Pero qué extraño era eso, pensé. Ahí Proteo era un hombre, que había dado nombre a ese sendero. Qué misterioso! Y también Eridanus, que era un barco y el nombre de nuestro puerto y aldea, y el de un brazo de mar y también el de una constelación. ¿Estábamos viviendo una vida que era mitad real, mirad fábula? El nombre de Bell no tenía ningún significado que yo supiera. Ni tampoco el de Quaggan. Kristbjorg podría tener virtudes dignas de Cristo, pero en su figura en nada se asemejaba. Y sin embargo no podía dejar de recordar a Hank Gleason, el contrabajista, que al ver Eridanus aquel domingo había exclamado: “Fuera de este mundo, hermano”. Por un momento me había causado una sensación incómoda, como al ver uno de esos filmes grotescos que emplean dibujos animados con personas reales, una mezcla de dos formas: era también la sensación, aunque no pudiera definirla, que me había causado “Wywurk” o “Hi-Doubt”. ¿Pero no provendría esa confusión porque colocábamos los rótulos de una dimensión en otra? ¿O eran inseparables? Como cuando, precisamente en esa época, la refinería de petróleo resolvió poner como anuncio un gran cartel sobre los muelles: SHELL. Pero durante semanas no colocaron la S, de modo que quedó HELL. Y sin embargo, mi propia imaginación no habría podido soñar nada más bello que el cielo desde el cual veíamos aquello. (En realidad yo hasta me había encariñado con la maligna refinería de petróleo que de noche, al exigir la guerra cada vez más lubricantes, solía ser entonces una llamarada de luces, como un barco en puerto el día del cumpleaños del Almirante). Pero nunca podría resolver esos problemas; si tan siquiera llegaba a expresarlos en mi “música” -ya que había tenido ataques de composición en el piano de cámara- ya eso sería una buena obra.

Y luego, antes de tener tiempo de reflexionar, de nuevo tenía la sensación de estar ocupado en la provisión de agua, como si fuera caminando por una serie de eternos oscureceres que se disolvían a lo largo del sendero.
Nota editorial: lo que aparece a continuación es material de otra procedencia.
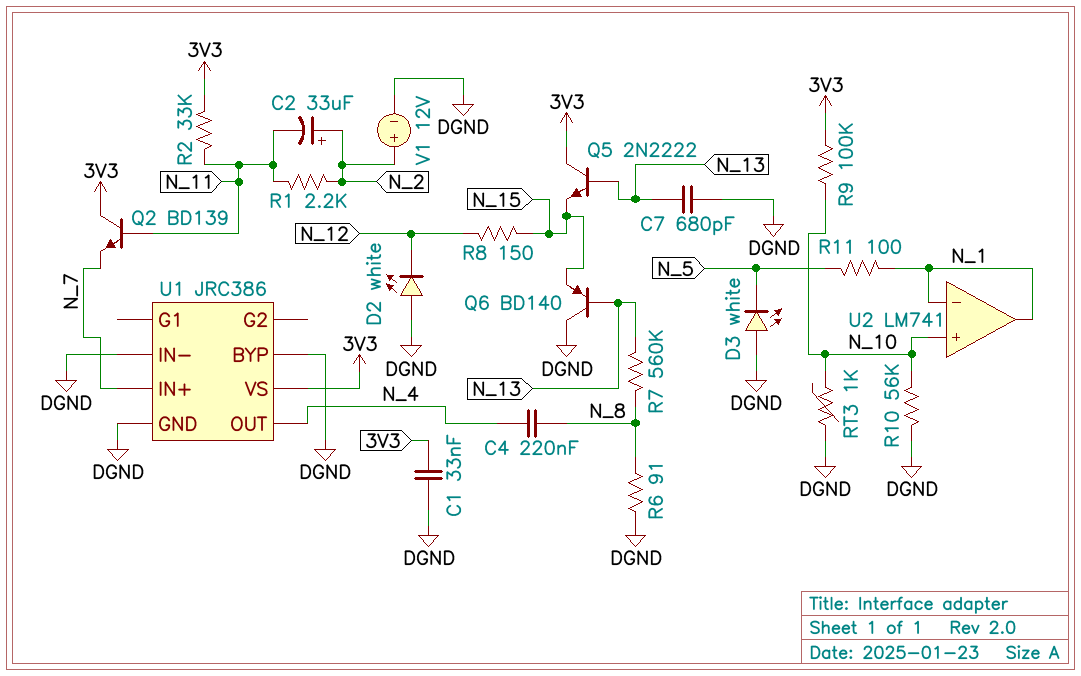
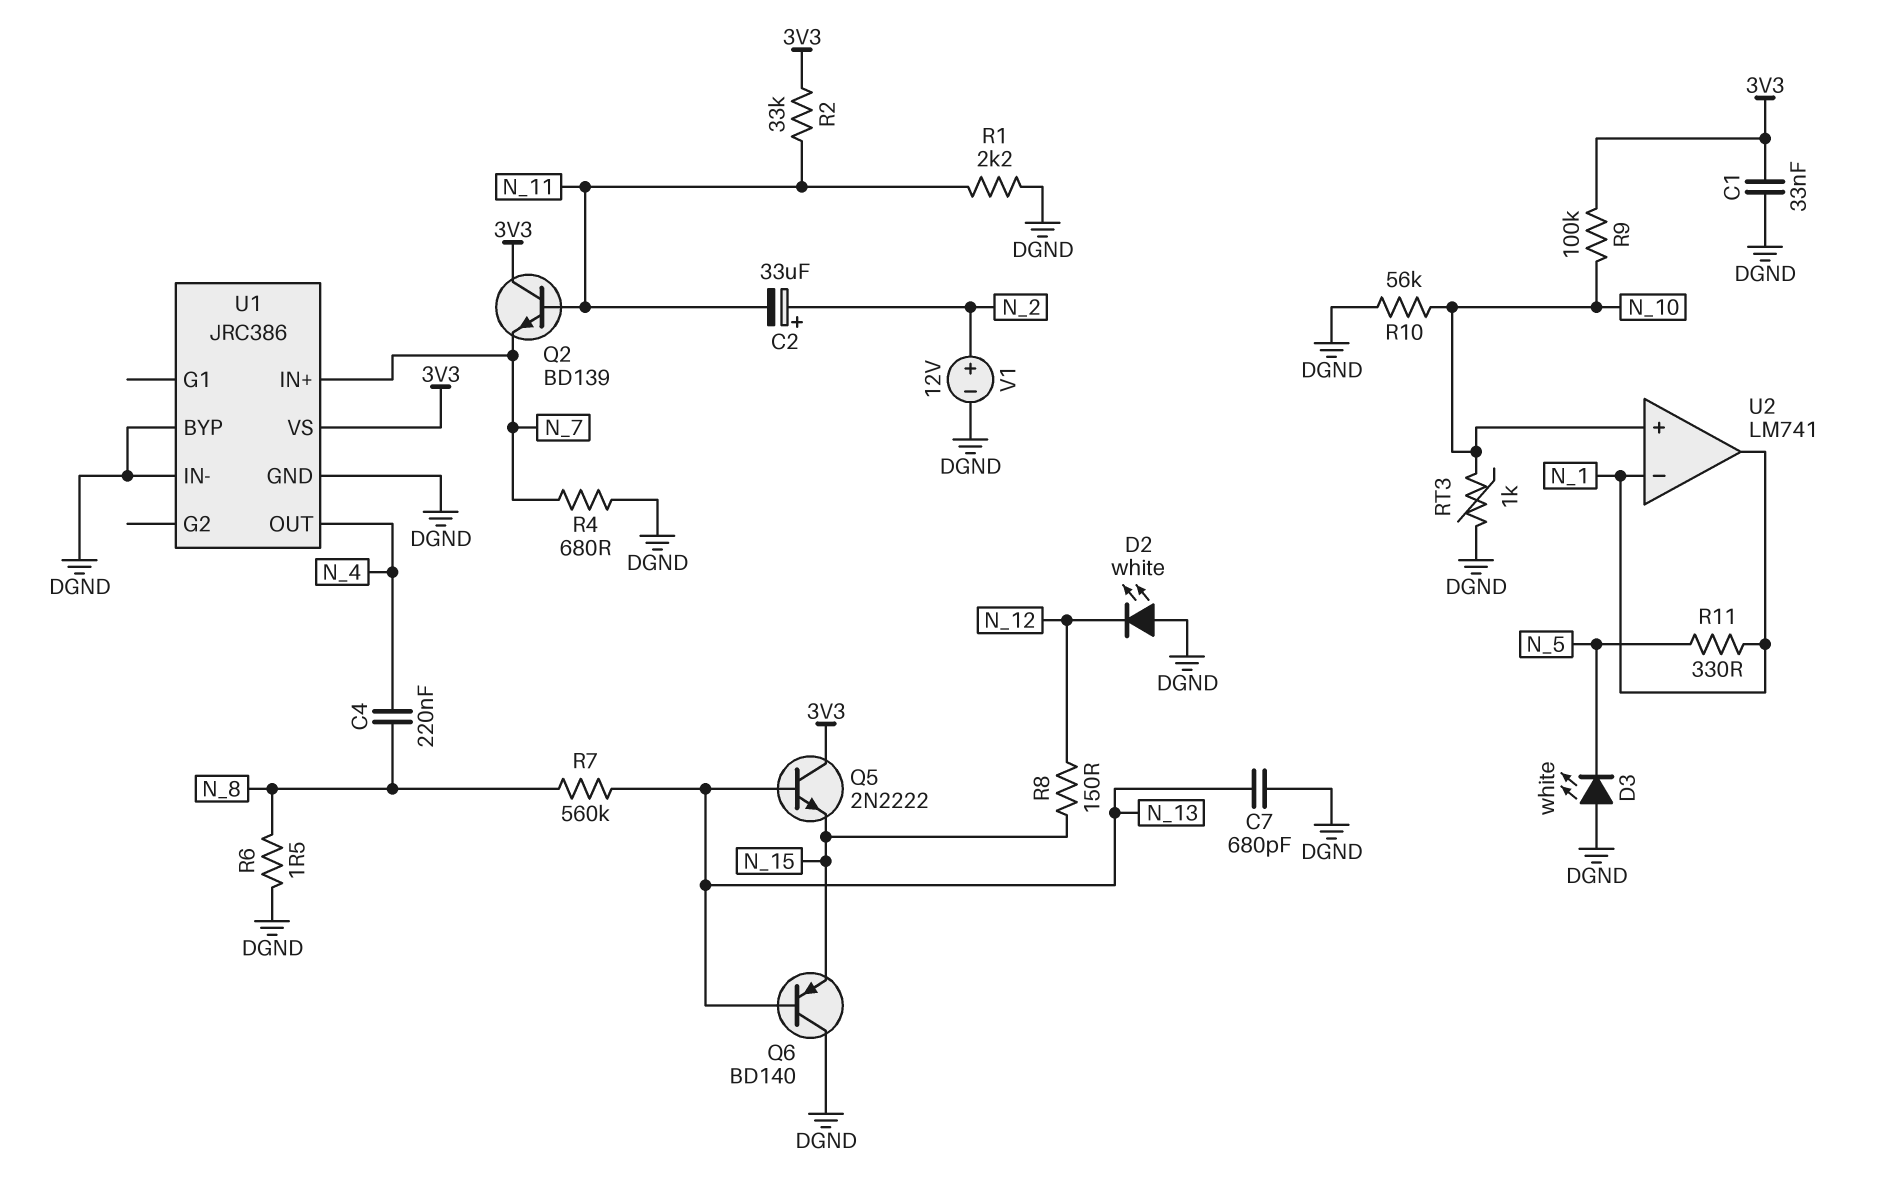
R1: 2.2k (N_2, N_11) -> 2.2k (DGND, N_11)
R4: none -> 680 (DGND, N_7)
R6: 91 (DGND, N_8) -> 1.5 (DGND, N_8)
R11: 100 (N_1, N_5) -> 330 (N_1, N_5)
Y por fin la noche llegaba como una gran rueda de fuegos artificiales.

Era un atardecer muy sereno, y yo había salido más tarde que lo habitual. Las lámparas brillaban ya silenciosas en la cabaña de Quaggan, en la de Kristbjorg y, en la Punta, en Four Bells, aunque yo sabía que ninguno de sus moradores estaba en casa porque acababa de ver a los tres marchando entre los árboles camino a la tienda. Creo que fue la quietud, el silencio, con la marea que subía, y el hecho de las lámparas que ardían en las casas vacías junto al mar lo que me hizo recordar. ¿Dónde había leído yo sobre la Isla del Deleite? -en Renan, claro- la isla donde los pájaros cantan los maitines y las laudas a las horas canónicas. La Isla del Deleite donde las lámparas se iluminan solas para los servicios religiosos, y nunca se agotan pues brillan con una luz espiritual, la Isla donde reina una quietud absoluta, y todo el mundo conoce con exactitud la hora de su muerte, y donde no se siente frío ni calor ni tristeza ni se padece mal del cuerpo o del alma. Y pensé para mí, estas luces son como aquellas. Esa quietud como esta. Esto es como la Isla del Deleite. Y luego pensé para mí, deteniéndome en el sendero: ¿qué será si lo perdemos? Y ese pensamiento de angustia opresiva hacía que me detuviera con un suspiro. Y luego llegó la primavera y me olvidé también de esa angustia.